あのときはお世話になりました、と頭を下げる秋月に、《いいって、いいって》と手を顔の前で振ると、続いて初めての来訪者二人をしげしげと見回す先生。
「特に怪我をしているようには見えないけれど――どこが悪いのかな?」
ハワイに、いや保健室に来たともなれば、どこか体の調子が悪いのかと尋ねられるのが当然だろう。

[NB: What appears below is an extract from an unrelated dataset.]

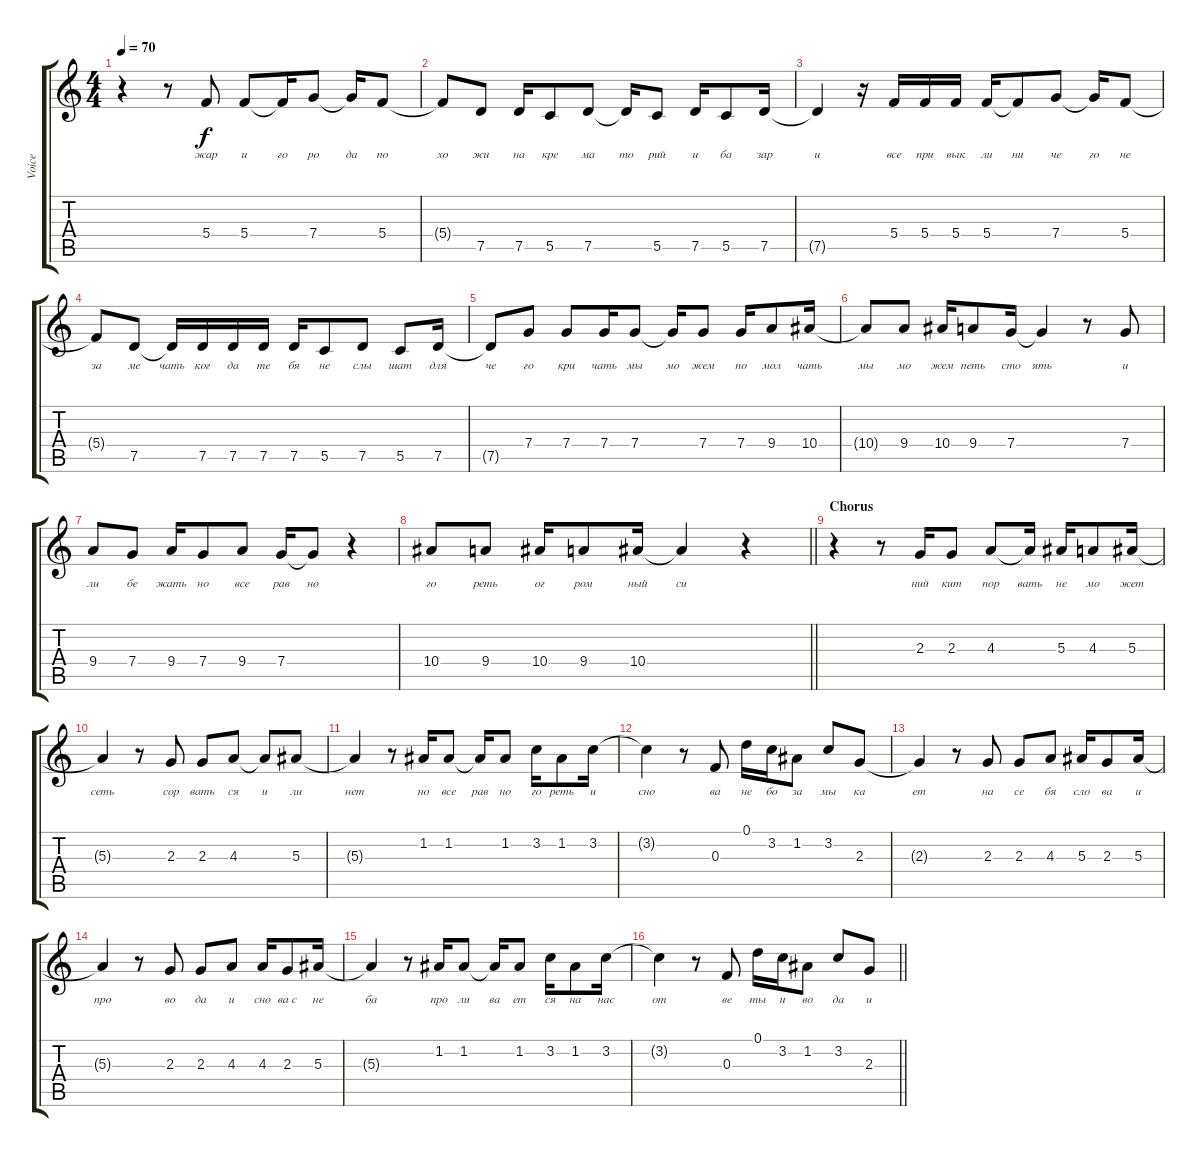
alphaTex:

「いえ、そういうわけではなくてですね。実は人を探していまして――」
ハワイ風保健室の中を見渡すも、本真先生の姿は見当たらない。……保健室に水着姿の生徒がいるというのは、高校としてどうなのだろうか。
「先ほど、本真先生は来ませんでしたか」
晴人は近くにあったハンモックに揺られ、冬川は白を基調とした洋風の椅子に座っていた。
「来たね。ついさっき出ていったけど」
やはり、本真先生だったのか。
「ちなみに、どういった理由で先生はこちらにいらっしゃったんですか」
見守先生は困ったような顔を浮かべた。
「ごめんね。それは教えられないかな。守秘義務ってことで」
横にいた秋月が残念そうな表情を浮かべているのが、顔を見なくても伝わってくる。
「で、でも、ヒントくらいなら教えてもいいかな。本真先生は別に自分が怪我したから保健室に来たわけじゃないよ。別の用事で保健室を訪ねてきたってわけ」
秋月の表情にいたたまれない思いを感じたのか、先生はヒントを出してくれた。
「ありがとうございました」
とにかくある程度の推測なら組み立てられそうだ。
時間がない。あまり好みではないが、ある程度のブラフも必要になってくるかもしれない。
俺はハンモックの上で寝ている晴人を叩き起こして保健室を出た。